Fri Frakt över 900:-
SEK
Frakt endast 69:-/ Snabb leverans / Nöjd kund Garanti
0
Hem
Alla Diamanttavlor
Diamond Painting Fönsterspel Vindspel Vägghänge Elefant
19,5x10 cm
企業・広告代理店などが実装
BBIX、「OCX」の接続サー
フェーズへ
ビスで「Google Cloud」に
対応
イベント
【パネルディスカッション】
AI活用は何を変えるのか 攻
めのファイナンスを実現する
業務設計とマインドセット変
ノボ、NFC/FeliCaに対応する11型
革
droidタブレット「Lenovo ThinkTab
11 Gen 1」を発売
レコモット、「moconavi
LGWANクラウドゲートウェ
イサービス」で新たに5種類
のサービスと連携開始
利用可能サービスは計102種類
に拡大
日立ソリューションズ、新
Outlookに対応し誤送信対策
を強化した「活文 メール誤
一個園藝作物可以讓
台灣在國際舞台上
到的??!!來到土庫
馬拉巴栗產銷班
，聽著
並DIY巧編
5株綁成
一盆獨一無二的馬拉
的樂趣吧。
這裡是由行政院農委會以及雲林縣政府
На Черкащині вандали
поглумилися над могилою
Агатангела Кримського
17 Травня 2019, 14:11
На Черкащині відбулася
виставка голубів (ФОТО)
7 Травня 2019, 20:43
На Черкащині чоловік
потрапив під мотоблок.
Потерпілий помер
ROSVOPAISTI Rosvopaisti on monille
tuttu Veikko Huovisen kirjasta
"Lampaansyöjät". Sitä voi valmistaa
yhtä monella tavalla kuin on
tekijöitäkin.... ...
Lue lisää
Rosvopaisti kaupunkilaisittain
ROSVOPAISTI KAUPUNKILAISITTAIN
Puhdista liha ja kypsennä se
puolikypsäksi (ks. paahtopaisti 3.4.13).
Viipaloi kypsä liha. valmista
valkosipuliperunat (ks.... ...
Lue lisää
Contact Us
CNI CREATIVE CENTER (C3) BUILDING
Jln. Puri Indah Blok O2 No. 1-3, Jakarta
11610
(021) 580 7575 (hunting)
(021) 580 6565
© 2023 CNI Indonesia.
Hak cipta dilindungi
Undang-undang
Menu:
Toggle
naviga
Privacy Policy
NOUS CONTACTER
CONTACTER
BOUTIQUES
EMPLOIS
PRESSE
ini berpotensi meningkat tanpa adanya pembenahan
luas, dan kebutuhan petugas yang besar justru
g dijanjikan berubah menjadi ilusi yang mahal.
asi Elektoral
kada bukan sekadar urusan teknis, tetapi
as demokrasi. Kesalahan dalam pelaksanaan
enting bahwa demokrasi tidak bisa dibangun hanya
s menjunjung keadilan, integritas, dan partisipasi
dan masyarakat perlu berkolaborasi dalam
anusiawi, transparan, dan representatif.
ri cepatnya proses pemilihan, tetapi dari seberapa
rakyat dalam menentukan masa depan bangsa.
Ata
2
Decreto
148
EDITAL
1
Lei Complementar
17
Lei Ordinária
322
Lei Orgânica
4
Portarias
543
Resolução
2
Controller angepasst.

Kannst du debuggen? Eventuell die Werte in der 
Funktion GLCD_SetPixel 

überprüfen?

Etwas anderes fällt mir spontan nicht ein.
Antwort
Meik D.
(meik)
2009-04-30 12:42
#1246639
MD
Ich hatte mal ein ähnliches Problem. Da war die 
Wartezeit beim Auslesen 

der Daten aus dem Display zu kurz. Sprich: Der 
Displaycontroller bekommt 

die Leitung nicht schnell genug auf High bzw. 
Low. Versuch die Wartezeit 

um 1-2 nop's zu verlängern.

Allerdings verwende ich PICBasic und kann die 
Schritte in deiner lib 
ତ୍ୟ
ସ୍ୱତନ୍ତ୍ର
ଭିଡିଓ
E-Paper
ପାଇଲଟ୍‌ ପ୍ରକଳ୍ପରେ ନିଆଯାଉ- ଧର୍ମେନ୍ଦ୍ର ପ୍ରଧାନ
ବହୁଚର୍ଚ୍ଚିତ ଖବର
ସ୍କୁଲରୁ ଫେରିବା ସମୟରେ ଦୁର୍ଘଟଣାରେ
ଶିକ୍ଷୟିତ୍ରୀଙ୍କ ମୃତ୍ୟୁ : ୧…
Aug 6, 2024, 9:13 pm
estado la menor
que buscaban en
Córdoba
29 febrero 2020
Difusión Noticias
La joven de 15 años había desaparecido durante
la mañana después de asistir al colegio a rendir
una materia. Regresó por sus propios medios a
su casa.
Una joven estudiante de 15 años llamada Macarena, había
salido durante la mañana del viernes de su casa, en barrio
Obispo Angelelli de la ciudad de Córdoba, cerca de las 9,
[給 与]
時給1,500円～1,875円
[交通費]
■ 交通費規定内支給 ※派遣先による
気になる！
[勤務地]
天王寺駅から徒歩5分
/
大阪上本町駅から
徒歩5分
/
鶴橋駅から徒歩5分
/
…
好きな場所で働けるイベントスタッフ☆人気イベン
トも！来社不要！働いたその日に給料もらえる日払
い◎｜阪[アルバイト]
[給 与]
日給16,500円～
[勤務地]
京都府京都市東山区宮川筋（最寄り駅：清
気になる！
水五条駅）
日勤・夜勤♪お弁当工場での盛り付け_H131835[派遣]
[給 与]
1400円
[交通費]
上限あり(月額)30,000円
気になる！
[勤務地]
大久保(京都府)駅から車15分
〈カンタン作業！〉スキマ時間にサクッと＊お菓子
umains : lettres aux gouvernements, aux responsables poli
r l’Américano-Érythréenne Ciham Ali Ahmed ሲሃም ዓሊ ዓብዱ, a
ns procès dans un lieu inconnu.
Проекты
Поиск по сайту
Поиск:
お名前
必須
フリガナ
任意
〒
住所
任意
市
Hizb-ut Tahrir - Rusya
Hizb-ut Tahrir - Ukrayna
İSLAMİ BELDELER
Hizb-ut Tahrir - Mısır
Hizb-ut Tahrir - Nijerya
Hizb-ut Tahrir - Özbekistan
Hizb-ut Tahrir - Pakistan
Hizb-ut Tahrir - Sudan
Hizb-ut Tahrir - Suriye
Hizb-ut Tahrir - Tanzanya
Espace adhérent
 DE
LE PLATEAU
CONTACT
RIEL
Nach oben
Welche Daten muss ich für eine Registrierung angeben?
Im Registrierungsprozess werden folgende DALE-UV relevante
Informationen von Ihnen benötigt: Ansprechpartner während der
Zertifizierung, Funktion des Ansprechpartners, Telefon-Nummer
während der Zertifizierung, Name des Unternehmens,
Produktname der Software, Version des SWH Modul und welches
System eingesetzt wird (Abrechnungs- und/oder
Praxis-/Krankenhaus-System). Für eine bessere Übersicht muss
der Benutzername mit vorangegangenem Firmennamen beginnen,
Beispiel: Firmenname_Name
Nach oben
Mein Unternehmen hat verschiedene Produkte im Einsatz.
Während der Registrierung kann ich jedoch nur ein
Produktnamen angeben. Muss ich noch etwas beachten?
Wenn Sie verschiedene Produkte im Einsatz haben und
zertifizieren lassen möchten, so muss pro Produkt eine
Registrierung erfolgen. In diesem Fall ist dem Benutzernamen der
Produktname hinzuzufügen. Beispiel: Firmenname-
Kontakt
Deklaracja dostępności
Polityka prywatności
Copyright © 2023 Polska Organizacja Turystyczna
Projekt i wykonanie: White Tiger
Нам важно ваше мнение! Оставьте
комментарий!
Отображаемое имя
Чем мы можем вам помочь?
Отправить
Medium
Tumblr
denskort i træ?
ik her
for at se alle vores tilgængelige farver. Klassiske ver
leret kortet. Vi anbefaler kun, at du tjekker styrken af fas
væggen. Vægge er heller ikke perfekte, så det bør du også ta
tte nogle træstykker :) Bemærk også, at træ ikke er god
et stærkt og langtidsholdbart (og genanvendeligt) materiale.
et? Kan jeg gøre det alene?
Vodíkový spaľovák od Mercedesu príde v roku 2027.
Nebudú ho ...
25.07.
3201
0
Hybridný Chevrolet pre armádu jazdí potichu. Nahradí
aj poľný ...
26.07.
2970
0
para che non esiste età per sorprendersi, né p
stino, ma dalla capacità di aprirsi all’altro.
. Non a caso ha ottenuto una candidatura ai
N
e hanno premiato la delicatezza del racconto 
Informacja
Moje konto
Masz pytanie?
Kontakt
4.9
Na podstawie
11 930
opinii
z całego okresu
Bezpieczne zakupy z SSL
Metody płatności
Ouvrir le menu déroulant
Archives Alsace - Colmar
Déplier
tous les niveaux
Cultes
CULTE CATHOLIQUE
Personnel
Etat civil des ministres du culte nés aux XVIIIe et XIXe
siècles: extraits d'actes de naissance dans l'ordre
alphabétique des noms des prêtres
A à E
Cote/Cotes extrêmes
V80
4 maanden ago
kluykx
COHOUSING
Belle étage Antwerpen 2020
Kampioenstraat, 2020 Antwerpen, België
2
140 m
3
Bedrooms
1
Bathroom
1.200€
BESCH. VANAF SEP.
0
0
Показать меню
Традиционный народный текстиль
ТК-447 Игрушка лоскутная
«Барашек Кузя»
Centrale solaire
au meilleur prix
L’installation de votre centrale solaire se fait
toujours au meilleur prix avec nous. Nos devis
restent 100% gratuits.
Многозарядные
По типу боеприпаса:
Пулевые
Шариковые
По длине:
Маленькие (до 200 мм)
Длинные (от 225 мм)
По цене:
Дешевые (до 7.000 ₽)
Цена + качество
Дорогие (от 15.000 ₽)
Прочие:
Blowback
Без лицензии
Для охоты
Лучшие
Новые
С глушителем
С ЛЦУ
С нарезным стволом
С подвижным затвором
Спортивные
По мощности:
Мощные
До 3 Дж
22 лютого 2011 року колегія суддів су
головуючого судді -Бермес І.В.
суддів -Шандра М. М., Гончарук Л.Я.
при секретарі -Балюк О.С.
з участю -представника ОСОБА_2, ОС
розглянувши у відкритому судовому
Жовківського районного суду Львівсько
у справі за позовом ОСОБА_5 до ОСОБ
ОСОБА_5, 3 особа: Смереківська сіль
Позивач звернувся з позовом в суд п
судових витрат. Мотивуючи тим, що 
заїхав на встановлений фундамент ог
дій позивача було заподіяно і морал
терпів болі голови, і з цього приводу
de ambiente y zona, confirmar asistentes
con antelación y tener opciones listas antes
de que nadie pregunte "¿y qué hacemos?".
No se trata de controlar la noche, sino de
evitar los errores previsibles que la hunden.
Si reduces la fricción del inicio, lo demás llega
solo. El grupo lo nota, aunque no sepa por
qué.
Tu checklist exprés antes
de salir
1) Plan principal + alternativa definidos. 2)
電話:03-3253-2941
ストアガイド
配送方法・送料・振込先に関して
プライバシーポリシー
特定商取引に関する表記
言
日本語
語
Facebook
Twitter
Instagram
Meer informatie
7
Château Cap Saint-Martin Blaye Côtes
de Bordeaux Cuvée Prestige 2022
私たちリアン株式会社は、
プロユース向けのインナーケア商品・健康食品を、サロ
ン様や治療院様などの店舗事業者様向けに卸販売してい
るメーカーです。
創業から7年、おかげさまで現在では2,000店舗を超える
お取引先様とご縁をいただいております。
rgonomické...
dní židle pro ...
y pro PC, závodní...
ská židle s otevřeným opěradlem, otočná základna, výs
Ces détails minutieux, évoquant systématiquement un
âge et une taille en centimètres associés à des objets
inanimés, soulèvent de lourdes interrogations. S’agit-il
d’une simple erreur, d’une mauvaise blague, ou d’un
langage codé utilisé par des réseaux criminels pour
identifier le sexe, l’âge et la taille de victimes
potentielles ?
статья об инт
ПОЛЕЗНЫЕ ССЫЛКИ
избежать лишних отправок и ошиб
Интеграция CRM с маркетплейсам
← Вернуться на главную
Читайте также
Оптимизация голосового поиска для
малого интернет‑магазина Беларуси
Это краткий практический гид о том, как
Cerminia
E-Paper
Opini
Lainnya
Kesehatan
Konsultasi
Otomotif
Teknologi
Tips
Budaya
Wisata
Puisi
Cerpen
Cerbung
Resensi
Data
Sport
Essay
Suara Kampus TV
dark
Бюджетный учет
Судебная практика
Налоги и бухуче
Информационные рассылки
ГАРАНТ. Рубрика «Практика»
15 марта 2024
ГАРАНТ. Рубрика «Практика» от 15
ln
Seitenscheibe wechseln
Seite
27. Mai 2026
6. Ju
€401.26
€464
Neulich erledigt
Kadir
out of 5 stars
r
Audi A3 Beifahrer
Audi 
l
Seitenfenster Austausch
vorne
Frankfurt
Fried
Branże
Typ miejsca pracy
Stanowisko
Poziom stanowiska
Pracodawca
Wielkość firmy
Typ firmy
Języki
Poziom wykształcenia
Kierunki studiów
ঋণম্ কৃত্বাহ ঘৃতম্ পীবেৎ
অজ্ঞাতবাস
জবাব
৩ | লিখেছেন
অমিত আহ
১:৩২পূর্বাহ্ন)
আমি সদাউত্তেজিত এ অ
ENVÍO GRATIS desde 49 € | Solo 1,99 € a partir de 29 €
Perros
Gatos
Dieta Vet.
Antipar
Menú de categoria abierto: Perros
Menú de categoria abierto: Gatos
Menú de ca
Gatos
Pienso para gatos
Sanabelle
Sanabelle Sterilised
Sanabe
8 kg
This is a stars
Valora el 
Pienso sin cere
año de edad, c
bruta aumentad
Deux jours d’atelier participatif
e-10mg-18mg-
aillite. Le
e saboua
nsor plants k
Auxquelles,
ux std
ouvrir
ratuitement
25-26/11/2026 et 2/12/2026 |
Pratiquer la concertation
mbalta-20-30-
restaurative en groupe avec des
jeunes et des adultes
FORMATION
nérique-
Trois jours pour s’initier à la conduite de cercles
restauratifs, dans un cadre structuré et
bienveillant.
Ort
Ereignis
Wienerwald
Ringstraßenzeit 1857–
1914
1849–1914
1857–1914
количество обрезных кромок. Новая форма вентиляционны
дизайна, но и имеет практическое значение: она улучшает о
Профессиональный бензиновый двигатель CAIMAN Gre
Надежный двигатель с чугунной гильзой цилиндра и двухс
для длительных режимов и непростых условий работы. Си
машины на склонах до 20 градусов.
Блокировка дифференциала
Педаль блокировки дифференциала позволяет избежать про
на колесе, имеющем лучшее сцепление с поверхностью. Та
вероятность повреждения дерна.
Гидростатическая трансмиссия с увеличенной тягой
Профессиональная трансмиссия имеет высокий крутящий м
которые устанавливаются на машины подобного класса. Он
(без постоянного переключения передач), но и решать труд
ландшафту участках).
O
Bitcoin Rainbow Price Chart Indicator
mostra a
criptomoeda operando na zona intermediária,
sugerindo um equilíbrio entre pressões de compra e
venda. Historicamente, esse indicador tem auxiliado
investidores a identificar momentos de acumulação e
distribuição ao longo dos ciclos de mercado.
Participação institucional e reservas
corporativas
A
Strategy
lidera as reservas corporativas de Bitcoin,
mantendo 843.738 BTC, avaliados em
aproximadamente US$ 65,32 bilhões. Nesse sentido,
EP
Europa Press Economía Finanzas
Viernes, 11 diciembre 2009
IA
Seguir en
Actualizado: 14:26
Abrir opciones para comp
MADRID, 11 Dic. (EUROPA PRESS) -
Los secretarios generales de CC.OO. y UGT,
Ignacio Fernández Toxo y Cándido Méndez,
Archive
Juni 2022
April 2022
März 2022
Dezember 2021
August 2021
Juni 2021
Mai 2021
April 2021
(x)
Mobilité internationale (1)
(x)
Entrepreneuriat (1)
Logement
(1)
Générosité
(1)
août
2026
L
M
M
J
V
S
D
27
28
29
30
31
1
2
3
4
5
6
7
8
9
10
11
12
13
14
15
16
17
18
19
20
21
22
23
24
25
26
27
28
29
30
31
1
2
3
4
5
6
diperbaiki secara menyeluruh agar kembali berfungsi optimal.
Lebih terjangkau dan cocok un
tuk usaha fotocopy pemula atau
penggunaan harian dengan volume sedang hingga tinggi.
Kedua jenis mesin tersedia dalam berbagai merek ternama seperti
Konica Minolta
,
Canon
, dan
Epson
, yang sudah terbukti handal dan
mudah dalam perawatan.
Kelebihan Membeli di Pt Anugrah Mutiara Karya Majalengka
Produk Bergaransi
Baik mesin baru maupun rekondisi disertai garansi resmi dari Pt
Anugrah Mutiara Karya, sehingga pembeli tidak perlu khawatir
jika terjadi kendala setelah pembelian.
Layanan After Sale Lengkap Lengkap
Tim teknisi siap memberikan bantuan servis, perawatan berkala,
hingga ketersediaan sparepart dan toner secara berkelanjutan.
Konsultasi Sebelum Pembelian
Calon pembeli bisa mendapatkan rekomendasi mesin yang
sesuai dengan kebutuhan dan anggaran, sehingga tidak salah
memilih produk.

### [GOAL OF THE EXERCISE]
Report every line in the material above that contains the word "reservas", treating uppercase and lowercase letters as different.

### [RESPONSE AREA]
Participação institucional e reservas
lidera as reservas corporativas de Bitcoin,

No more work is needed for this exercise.